─── LISTED ENTRIES

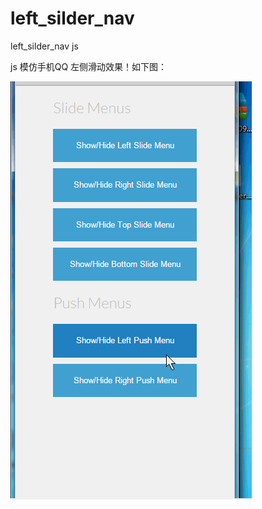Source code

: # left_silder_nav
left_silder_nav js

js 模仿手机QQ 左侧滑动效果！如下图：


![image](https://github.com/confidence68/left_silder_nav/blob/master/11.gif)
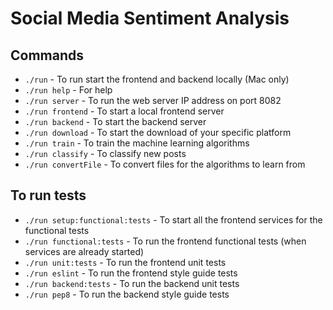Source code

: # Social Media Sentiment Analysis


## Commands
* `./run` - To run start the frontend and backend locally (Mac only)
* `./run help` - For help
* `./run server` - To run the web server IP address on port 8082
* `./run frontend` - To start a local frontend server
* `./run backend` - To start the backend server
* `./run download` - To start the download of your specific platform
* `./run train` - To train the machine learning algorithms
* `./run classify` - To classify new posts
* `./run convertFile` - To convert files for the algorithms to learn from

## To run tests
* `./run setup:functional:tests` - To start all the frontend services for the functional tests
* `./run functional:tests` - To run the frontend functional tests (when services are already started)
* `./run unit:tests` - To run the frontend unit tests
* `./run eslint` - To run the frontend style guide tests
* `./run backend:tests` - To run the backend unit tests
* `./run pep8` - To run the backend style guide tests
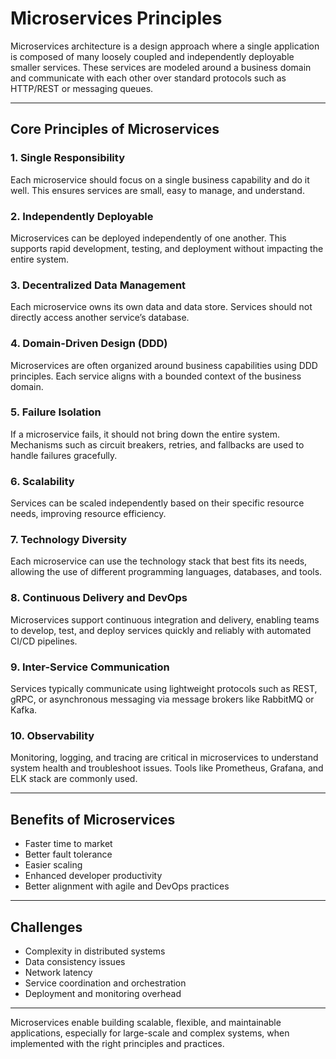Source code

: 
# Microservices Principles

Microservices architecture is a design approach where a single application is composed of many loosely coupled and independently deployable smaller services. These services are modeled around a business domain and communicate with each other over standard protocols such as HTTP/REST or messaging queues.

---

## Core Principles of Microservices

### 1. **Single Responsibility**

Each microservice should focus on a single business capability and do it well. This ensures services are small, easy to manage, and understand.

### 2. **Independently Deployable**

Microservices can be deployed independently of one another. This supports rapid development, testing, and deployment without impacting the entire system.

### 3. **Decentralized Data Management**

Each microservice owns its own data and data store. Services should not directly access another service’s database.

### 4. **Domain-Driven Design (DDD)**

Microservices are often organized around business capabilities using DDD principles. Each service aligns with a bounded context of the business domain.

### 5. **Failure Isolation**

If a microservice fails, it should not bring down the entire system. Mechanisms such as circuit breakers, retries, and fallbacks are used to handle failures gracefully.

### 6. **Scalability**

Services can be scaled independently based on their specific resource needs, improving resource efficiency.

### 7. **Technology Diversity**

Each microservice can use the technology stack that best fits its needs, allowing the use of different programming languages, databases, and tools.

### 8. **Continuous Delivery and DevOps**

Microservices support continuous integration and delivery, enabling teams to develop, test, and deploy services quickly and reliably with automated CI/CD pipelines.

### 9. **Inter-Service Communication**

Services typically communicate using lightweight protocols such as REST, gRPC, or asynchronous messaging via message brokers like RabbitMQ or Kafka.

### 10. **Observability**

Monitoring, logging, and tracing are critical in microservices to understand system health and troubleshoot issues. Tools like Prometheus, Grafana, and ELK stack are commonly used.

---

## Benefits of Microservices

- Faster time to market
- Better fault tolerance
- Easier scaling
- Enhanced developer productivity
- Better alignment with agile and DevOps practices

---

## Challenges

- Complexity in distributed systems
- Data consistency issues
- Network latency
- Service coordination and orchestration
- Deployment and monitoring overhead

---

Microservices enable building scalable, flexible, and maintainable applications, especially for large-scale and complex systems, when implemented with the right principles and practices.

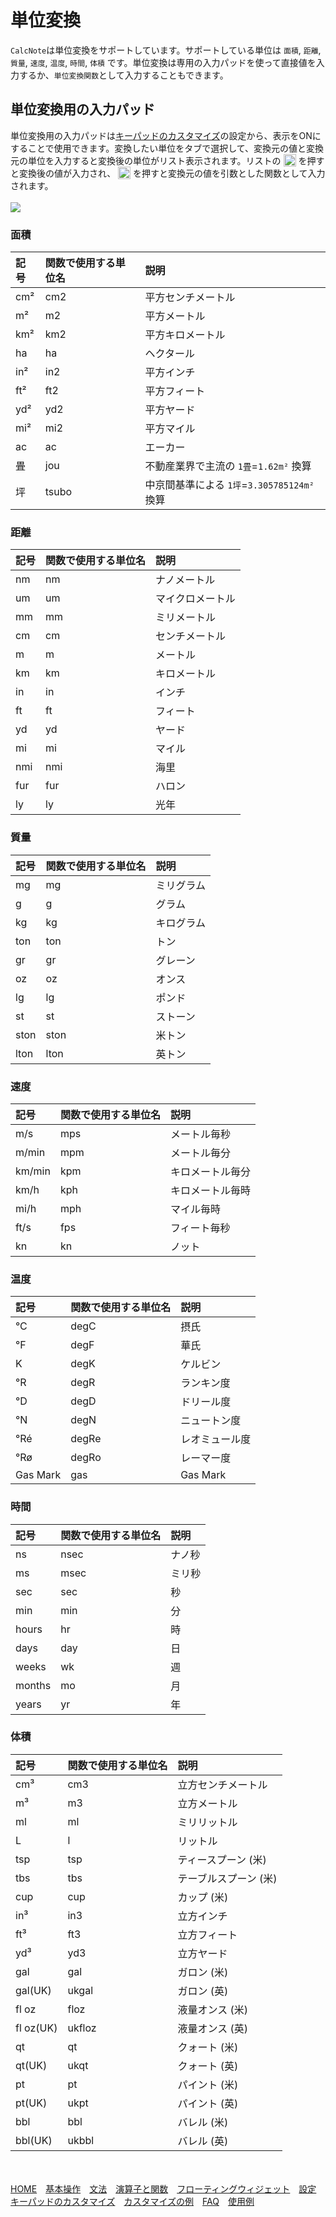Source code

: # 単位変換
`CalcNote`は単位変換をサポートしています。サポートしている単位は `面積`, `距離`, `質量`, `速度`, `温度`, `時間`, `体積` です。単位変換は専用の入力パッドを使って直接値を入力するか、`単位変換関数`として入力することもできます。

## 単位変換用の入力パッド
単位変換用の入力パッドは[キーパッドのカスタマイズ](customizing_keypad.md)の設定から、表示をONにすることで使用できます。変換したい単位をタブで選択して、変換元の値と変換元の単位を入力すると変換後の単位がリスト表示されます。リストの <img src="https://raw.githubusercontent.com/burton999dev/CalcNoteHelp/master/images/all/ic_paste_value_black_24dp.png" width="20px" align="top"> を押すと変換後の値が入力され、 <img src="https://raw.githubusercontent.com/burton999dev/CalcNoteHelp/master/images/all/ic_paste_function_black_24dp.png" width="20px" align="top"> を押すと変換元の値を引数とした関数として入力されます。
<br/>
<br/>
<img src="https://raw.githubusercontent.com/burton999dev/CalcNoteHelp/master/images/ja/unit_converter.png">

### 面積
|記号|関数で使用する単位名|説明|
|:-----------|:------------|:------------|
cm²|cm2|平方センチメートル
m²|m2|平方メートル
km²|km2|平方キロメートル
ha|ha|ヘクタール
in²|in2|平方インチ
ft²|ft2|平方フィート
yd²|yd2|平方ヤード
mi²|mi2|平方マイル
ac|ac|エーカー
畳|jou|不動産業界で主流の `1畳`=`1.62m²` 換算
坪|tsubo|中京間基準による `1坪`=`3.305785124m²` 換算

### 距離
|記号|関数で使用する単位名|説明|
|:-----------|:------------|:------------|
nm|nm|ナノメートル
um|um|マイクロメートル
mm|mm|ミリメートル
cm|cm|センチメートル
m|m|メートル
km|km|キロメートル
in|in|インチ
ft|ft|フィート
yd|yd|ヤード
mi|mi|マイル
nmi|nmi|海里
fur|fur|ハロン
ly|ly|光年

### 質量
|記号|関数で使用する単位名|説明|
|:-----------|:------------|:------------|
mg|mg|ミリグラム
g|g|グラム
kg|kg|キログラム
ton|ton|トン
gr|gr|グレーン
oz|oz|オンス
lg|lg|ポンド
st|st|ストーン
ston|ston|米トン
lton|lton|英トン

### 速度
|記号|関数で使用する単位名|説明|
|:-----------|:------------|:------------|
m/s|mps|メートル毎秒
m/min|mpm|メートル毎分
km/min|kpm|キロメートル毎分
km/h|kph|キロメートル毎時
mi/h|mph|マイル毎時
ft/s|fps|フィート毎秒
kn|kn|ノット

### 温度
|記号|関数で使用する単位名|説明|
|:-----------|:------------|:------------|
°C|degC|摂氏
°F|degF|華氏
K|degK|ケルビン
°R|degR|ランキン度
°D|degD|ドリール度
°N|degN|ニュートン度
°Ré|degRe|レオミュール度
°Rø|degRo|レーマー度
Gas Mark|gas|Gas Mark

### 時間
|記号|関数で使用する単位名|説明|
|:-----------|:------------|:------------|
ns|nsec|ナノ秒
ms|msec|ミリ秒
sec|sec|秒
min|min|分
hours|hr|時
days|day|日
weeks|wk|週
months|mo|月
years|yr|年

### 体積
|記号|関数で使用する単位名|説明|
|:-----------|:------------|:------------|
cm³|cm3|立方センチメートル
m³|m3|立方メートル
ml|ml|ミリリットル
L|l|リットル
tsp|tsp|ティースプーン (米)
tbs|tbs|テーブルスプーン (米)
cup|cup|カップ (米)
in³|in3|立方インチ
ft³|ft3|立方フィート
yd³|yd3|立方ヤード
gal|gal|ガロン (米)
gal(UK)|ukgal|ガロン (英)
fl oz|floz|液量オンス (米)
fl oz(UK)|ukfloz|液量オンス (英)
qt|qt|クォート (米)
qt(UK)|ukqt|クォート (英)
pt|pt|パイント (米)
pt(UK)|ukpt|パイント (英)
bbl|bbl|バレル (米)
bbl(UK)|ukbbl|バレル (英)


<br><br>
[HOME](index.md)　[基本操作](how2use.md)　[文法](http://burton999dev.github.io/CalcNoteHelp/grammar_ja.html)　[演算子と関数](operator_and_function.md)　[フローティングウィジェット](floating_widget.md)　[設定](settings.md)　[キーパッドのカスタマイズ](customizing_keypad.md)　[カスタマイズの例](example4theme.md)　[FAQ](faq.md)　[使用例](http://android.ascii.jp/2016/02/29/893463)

──────

- WHAT YOU WILL DO:
Count the lines above that contain the string "This". Reply with the number only.

- ANSWER BOX:
2